(Task objective): Pull out the lines from the one containing "Image attached. Mask every" through the end of the entries, both ends included, and reproduce them exactly.

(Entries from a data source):

--------

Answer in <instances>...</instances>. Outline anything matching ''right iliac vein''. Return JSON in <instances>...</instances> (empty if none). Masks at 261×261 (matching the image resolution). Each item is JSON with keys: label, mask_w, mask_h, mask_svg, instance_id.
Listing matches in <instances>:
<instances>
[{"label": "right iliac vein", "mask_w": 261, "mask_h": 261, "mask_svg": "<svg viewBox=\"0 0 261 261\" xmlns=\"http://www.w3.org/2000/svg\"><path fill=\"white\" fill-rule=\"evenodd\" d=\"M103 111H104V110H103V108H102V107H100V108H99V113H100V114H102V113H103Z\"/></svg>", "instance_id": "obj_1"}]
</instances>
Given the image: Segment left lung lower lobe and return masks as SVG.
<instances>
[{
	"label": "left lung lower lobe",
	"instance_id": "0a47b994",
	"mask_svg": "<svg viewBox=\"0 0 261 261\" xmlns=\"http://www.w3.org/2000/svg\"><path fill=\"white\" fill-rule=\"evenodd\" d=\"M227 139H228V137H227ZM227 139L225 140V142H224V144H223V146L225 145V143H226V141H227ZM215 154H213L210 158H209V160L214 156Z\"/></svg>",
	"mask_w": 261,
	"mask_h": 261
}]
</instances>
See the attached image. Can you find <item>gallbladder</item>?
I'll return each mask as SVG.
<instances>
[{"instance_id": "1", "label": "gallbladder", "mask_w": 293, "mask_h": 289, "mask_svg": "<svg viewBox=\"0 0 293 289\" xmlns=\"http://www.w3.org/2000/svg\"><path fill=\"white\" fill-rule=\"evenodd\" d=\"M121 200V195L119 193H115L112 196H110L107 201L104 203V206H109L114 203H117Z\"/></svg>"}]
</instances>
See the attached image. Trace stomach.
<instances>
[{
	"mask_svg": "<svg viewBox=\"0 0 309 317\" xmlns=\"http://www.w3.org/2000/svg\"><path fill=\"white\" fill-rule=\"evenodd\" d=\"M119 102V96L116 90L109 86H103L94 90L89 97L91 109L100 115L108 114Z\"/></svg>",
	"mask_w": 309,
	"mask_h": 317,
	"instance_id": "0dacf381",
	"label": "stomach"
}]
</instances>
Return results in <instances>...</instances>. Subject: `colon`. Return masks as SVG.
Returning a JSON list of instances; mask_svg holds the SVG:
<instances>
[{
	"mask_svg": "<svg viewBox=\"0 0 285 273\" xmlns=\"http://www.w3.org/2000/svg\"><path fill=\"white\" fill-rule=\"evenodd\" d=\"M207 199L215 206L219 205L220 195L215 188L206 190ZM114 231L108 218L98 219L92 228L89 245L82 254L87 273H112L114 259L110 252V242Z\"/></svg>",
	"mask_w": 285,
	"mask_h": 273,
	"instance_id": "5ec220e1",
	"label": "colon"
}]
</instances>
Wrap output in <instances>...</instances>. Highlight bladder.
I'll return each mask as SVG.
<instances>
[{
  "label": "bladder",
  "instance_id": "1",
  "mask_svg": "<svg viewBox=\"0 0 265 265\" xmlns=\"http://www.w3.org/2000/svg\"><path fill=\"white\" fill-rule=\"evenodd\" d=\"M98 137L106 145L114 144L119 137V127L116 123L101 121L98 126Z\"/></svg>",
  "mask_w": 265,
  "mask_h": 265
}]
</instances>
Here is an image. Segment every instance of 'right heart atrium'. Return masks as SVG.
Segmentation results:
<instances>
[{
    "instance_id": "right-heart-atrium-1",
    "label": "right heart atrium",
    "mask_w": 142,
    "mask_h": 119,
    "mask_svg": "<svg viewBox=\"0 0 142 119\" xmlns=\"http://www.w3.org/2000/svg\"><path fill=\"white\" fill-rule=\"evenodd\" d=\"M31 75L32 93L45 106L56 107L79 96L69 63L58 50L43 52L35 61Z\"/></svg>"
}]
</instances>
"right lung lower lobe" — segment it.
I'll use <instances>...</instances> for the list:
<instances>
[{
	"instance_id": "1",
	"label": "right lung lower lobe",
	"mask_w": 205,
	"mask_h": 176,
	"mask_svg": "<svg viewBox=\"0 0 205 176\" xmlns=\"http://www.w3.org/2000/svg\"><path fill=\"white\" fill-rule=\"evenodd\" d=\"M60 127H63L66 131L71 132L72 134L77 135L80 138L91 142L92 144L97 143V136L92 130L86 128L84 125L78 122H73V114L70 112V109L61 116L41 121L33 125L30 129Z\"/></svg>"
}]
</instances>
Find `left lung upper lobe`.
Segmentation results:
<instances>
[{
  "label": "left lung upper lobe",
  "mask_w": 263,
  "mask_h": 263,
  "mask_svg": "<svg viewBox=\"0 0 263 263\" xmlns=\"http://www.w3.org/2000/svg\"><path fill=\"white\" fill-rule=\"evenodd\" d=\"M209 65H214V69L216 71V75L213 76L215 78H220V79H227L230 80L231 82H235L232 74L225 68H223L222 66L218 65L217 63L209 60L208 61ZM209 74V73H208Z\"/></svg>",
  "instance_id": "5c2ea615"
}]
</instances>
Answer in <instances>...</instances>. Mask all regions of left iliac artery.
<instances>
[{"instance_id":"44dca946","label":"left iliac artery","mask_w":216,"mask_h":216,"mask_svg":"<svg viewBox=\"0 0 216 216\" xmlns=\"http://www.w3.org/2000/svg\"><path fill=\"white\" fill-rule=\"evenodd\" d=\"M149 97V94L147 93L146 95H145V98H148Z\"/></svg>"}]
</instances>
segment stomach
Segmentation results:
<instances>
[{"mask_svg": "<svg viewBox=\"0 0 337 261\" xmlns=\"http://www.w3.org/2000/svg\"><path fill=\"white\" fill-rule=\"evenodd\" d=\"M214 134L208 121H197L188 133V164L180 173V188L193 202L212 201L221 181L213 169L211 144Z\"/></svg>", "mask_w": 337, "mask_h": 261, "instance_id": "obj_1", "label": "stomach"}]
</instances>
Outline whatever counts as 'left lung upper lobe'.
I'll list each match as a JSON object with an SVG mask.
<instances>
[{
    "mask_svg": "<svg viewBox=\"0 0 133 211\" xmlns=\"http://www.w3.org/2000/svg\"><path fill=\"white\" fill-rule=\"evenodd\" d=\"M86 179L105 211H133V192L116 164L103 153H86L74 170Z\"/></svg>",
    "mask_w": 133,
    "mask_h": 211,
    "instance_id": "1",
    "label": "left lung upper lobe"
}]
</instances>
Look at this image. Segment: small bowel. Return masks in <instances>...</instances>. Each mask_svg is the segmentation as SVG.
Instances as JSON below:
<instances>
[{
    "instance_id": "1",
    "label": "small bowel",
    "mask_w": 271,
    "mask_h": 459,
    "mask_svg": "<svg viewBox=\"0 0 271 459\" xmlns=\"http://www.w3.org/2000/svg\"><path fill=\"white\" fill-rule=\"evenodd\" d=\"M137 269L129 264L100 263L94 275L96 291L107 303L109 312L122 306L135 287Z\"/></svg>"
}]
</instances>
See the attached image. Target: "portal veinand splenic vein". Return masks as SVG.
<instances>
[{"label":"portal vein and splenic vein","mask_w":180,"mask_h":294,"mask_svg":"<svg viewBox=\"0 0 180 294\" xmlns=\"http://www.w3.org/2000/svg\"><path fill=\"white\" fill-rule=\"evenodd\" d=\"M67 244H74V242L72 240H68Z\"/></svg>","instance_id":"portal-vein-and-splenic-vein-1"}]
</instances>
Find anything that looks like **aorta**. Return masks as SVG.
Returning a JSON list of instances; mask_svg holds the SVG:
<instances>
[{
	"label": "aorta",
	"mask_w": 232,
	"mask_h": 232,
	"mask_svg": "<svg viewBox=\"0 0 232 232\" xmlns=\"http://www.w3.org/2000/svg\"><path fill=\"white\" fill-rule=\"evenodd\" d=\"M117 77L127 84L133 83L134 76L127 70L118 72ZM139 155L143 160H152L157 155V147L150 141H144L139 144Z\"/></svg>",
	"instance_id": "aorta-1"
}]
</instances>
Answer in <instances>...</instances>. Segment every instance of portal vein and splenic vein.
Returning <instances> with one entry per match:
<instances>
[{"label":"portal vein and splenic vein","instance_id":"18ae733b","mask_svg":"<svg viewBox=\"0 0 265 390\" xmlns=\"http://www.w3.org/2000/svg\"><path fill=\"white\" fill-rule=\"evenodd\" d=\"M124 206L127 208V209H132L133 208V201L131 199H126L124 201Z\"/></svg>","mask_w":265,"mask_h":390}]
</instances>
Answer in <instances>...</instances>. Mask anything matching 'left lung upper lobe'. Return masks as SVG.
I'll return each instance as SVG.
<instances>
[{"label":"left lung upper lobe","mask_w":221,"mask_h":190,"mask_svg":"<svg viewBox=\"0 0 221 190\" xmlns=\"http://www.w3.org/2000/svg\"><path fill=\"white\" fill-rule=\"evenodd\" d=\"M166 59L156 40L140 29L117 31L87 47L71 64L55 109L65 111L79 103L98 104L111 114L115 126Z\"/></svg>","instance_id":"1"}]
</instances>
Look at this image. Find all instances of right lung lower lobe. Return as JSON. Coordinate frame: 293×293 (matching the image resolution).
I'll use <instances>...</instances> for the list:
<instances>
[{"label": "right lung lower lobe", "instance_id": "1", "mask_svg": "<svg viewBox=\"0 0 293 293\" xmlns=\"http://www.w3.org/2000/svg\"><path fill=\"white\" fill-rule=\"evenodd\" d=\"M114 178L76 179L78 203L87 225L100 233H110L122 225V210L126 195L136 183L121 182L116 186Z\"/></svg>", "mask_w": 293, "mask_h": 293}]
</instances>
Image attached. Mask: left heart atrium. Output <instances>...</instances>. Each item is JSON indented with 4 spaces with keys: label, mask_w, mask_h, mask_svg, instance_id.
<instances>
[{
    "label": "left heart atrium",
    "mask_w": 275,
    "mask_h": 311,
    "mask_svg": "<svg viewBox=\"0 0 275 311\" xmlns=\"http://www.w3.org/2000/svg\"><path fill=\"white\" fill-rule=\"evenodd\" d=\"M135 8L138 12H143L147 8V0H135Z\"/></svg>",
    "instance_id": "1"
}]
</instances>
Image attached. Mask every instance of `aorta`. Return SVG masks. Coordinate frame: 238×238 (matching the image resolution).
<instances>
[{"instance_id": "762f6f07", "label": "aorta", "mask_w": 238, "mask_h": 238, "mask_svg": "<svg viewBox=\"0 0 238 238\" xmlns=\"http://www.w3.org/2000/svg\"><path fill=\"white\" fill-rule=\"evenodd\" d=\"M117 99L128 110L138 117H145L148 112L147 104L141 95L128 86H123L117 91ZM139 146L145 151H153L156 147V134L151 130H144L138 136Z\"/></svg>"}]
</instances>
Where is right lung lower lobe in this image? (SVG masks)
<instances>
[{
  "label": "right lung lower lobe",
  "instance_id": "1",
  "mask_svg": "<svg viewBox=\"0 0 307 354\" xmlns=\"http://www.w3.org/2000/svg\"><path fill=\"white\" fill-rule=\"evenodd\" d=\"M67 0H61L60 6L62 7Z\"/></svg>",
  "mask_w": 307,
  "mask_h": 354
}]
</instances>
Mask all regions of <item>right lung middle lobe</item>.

--------

(Exercise response):
Image attached. Mask every instance of `aorta`. Return SVG masks. Coordinate frame: 238×238 (matching the image resolution).
<instances>
[{"instance_id": "762f6f07", "label": "aorta", "mask_w": 238, "mask_h": 238, "mask_svg": "<svg viewBox=\"0 0 238 238\" xmlns=\"http://www.w3.org/2000/svg\"><path fill=\"white\" fill-rule=\"evenodd\" d=\"M117 99L128 110L138 117H145L148 112L147 104L141 95L128 86H123L117 91ZM139 146L145 151H153L156 147V134L151 130H144L138 136Z\"/></svg>"}]
</instances>
Where is right lung lower lobe in this image? (SVG masks)
<instances>
[{
  "label": "right lung lower lobe",
  "instance_id": "1",
  "mask_svg": "<svg viewBox=\"0 0 307 354\" xmlns=\"http://www.w3.org/2000/svg\"><path fill=\"white\" fill-rule=\"evenodd\" d=\"M67 0H61L60 6L62 7Z\"/></svg>",
  "mask_w": 307,
  "mask_h": 354
}]
</instances>
Mask all regions of <item>right lung middle lobe</item>.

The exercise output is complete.